TASK ITEM. Give back, exactly as written, the lines of the listing from the top through the line holding "left hip: (187, 554, -4)", and nothing more. Exclude pictures.

DATA LISTING.
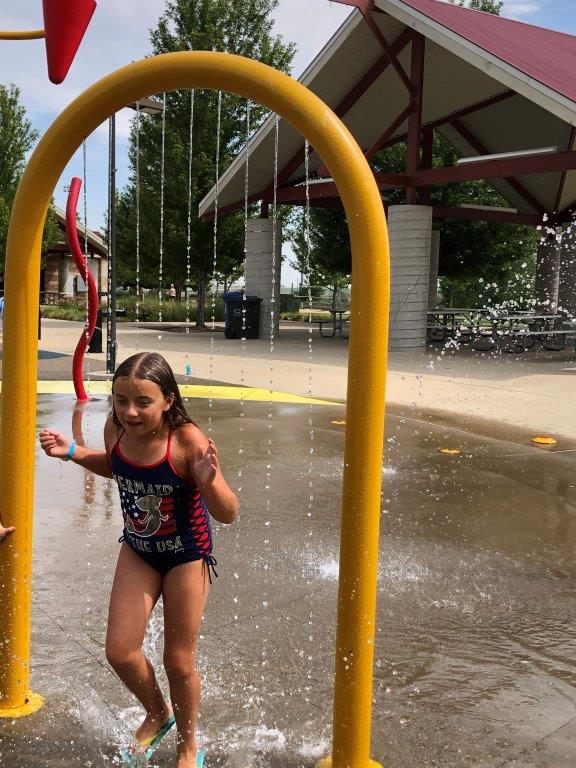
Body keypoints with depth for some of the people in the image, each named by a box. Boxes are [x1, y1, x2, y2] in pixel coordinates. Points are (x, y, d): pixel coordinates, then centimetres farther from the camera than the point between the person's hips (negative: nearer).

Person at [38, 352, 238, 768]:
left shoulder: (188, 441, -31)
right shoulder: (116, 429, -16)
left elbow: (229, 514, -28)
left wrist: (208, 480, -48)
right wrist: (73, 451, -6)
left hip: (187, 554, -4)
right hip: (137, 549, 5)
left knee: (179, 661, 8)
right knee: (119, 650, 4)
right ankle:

OUTPUT FOR THIS EXERCISE.
Body keypoints with depth for some of the people in the image, each named by a box. Boxes are [x1, y1, x2, y2] in pixel coordinates. Points are (x, y, d): pixel coordinates, then centimetres farther from the camera than the point between the person's hips (negative: nearer).

Person at [38, 352, 238, 768]:
left shoulder: (188, 441, -31)
right shoulder: (116, 429, -16)
left elbow: (229, 514, -28)
left wrist: (208, 480, -48)
right wrist: (73, 451, -6)
left hip: (187, 554, -4)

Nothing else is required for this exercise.